# Youth pheasant hunt weekend two



## Mr. Basskisser (Oct 18, 2005)

After I left the boys last week Joe ended getting a bird. This weekend the hot streak continued. We flushed this cockbird about 10 minutes into the hunt.







Joe hit him on the first shot but he flew quite a ways and landed. Dan's pup rooted him out and Dan chased it down a well as any retriever.







Several flushes later Joe got another chance at a rooster and he made it count for a limit in just an hour and twenty minutes.








Sunday morning was more of the same. Had a couple of wild flushes then Joe nailed a tight sitting bird. This time it was my turn to be the retriever. After Dude, Dan's older setter pointed the wounded bird, it ran past me and I gave a quick chase punctuated by a nice dive to catch the bird. Dan and Joe got a good laugh out of the chase.

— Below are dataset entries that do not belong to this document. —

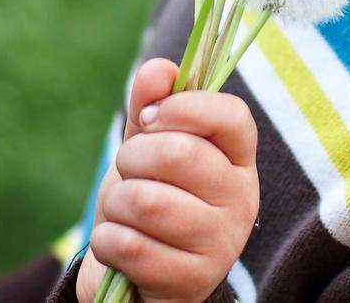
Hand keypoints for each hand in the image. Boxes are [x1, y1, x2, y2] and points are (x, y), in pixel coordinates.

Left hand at [75, 57, 259, 302]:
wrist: (140, 274)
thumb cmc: (150, 198)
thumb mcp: (148, 148)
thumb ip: (151, 104)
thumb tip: (158, 69)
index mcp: (238, 159)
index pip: (232, 116)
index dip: (183, 107)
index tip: (148, 117)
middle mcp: (241, 199)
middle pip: (180, 153)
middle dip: (133, 156)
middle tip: (128, 170)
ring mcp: (221, 244)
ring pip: (148, 202)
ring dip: (117, 203)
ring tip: (123, 211)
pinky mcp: (192, 282)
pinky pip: (130, 246)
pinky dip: (108, 241)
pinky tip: (118, 245)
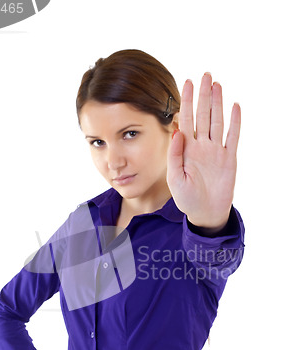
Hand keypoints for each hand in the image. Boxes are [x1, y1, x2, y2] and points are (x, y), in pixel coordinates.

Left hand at [167, 74, 240, 232]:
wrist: (206, 213)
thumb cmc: (187, 198)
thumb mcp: (175, 179)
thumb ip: (174, 156)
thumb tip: (177, 132)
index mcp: (186, 149)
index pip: (186, 120)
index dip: (186, 102)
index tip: (186, 83)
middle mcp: (201, 146)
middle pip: (203, 115)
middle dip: (203, 95)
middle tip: (205, 75)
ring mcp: (216, 151)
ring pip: (217, 121)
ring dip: (217, 103)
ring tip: (217, 84)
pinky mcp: (229, 158)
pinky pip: (233, 137)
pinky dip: (235, 122)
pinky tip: (234, 106)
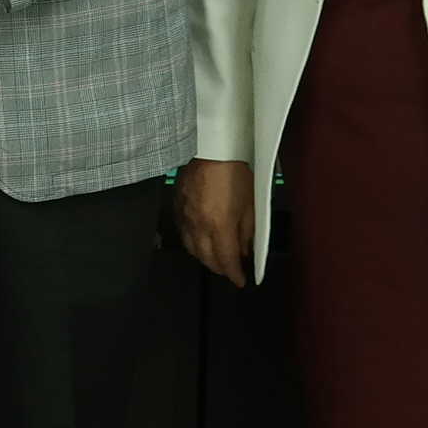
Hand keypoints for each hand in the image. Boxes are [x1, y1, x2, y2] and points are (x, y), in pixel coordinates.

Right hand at [176, 158, 254, 286]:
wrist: (210, 146)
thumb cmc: (234, 169)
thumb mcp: (251, 202)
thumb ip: (247, 230)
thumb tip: (245, 248)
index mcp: (220, 226)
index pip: (226, 261)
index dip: (234, 274)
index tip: (240, 280)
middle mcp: (199, 226)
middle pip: (206, 259)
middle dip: (219, 267)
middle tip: (229, 269)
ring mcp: (185, 216)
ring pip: (191, 248)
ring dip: (204, 257)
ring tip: (215, 256)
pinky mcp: (177, 206)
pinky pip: (182, 232)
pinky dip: (192, 241)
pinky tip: (199, 238)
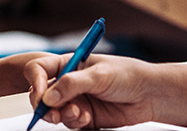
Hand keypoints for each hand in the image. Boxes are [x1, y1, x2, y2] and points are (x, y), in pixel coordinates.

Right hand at [24, 54, 159, 128]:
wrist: (149, 95)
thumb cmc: (128, 75)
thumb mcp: (98, 75)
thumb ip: (72, 85)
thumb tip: (48, 97)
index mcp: (70, 64)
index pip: (41, 70)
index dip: (37, 81)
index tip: (42, 94)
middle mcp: (69, 82)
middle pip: (43, 94)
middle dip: (46, 105)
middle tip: (53, 113)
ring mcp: (76, 99)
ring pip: (55, 111)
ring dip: (63, 115)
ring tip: (79, 113)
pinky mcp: (85, 115)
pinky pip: (69, 122)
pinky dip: (75, 122)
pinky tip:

After I left them this morning they were going to another spot so I wouldn't doubt if Joe ended up with another limit. What a good couple of hunts.


----------



## Shortdrift (Apr 5, 2004)

Good going on the limit. I can remember my first limit and still could describe every detail to you regarding the hunt.  Thanks for sharing the pictures with us. BTW; Is he still smiling?


----------



## john_michaels72 (Oct 19, 2004)

Congratulations to your boys, that was a fantastic weekend. Were they hunting public hunting areas or private? What part of pickaway? My vacation is coming next week and I'm looking for some good places to pheasant hunt. I usually hunt Deer Creek but I didn't do to well there last year allthough I only got to go there two times.


----------